Acupoint-administered sinapine thiocyanate-loaded dissolvable microneedles for bronchial asthma: dose–response relationship and PI3K/AKT signaling pathway-based mechanism
摘要
Bronchial asthma (BA) is a chronic inflammatory airway disease for which conventional drug delivery routes show limited therapeutic efficacy. Herbal acupoint application offers targeted therapeutic benefits by combining pharmacological effects with specific acupoint stimulation; however, conventional patches are limited by poor sustained release and low patient compliance. Sinapine thiocyanate, a natural alkaloid with anti-inflammatory properties, has potential for asthma treatment, yet its poor bioavailability hinders its therapeutic application. To address these gaps, we developed sinapine thiocyanate‑loaded dissolvable microneedles (ST‑DMN) using polyvinylpyrrolidone K30 (PVP‑K30) and chondroitin sulfate (CS) as matrix materials, and polyvinyl alcohol (PVA) as the backing layer, designed for acupoint administration to achieve sustained drug release and improve therapeutic outcomes.

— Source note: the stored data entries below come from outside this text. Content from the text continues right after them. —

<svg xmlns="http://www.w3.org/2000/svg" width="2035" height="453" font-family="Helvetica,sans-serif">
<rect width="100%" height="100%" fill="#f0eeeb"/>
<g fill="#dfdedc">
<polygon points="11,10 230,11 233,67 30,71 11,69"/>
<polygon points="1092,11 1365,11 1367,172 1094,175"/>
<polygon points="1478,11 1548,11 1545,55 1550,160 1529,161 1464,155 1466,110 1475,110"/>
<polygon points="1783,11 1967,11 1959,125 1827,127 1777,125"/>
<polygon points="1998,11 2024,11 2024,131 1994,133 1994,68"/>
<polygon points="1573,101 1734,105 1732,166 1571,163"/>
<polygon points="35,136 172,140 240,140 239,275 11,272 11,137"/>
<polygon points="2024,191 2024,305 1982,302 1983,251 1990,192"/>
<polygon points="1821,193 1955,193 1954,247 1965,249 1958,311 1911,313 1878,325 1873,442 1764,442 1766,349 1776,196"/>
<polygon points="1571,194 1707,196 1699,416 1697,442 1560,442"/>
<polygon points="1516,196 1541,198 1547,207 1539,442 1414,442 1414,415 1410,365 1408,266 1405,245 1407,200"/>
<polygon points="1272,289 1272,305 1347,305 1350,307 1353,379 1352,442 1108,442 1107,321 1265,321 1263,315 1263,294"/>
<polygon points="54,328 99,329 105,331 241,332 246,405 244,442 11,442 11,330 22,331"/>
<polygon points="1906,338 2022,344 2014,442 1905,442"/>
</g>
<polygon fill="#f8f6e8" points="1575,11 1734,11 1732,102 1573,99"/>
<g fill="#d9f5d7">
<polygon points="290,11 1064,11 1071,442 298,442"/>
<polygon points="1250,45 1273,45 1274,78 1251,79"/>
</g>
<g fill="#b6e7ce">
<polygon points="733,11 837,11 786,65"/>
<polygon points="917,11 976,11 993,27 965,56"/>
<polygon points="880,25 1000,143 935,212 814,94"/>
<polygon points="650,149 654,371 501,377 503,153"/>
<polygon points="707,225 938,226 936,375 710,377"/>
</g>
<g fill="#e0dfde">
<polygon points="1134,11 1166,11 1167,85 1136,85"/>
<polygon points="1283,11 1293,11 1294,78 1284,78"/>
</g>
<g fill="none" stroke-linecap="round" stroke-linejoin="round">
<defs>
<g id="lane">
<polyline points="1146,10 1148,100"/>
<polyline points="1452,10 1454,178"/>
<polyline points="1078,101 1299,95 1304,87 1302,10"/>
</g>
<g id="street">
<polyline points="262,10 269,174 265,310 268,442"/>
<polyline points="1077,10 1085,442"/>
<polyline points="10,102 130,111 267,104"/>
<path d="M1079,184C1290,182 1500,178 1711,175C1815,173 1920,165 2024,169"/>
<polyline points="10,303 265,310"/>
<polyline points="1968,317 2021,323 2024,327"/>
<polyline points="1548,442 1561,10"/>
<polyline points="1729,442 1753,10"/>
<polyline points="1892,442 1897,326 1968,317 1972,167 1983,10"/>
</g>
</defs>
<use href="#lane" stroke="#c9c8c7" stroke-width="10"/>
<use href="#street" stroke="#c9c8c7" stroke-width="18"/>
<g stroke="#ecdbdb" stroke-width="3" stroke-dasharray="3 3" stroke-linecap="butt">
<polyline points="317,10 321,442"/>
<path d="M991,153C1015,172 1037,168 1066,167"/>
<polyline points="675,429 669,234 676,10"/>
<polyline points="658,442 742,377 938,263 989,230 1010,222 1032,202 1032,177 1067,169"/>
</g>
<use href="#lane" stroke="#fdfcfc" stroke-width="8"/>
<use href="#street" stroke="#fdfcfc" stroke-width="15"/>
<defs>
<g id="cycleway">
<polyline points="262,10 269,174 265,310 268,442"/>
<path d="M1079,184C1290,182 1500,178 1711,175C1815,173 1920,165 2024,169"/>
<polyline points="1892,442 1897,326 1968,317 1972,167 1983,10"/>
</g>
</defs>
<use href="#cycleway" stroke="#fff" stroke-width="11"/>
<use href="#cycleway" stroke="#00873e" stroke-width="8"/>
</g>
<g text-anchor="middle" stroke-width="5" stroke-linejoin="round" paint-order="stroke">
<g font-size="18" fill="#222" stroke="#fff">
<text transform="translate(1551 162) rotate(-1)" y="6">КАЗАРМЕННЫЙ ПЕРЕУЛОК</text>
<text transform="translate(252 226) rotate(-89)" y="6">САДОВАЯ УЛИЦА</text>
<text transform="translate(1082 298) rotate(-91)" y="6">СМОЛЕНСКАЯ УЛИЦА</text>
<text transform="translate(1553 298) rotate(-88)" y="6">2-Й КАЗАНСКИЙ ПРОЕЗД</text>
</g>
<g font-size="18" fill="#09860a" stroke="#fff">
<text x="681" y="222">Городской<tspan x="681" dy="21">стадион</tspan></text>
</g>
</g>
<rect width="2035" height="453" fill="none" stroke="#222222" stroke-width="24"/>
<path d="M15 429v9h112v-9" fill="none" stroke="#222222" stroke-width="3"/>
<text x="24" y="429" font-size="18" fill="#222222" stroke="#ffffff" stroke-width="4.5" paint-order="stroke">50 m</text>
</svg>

ST-DMN patches with drug loadings ranging from 0.25 to 2.0 mg/patch were prepared, and a dose–response relationship was established in a rat model of BA to identify the optimal drug loading. The results demonstrated that ST-DMN at 1.5 and 2.0 mg/patch significantly improved the behavioral status of asthmatic rats, increased immune organ coefficients, and reduced the expression of IgE, TNF-α, and IL-1β. Based on a comprehensive assessment of efficacy and safety, 1.5 mg/patch was selected as the optimal dose. Network pharmacology analysis predicted that the PI3K/AKT signaling pathway was highly relevant to the anti-asthmatic effects of sinapine thiocyanate. Subsequent validation in animal models confirmed that the optimal dose of ST-DMN effectively ameliorated lung tissue pathology and reduced inflammatory cell infiltration. Furthermore, ST-DMN treatment significantly decreased the expression levels of key inflammatory factors and inhibited PI3K and AKT phosphorylation. The current findings suggest that ST-DMN at 1.5 mg/patch exerts therapeutic effects against BA through acupoint administration, likely by modulating the PI3K/AKT signaling pathway and suppressing inflammatory responses.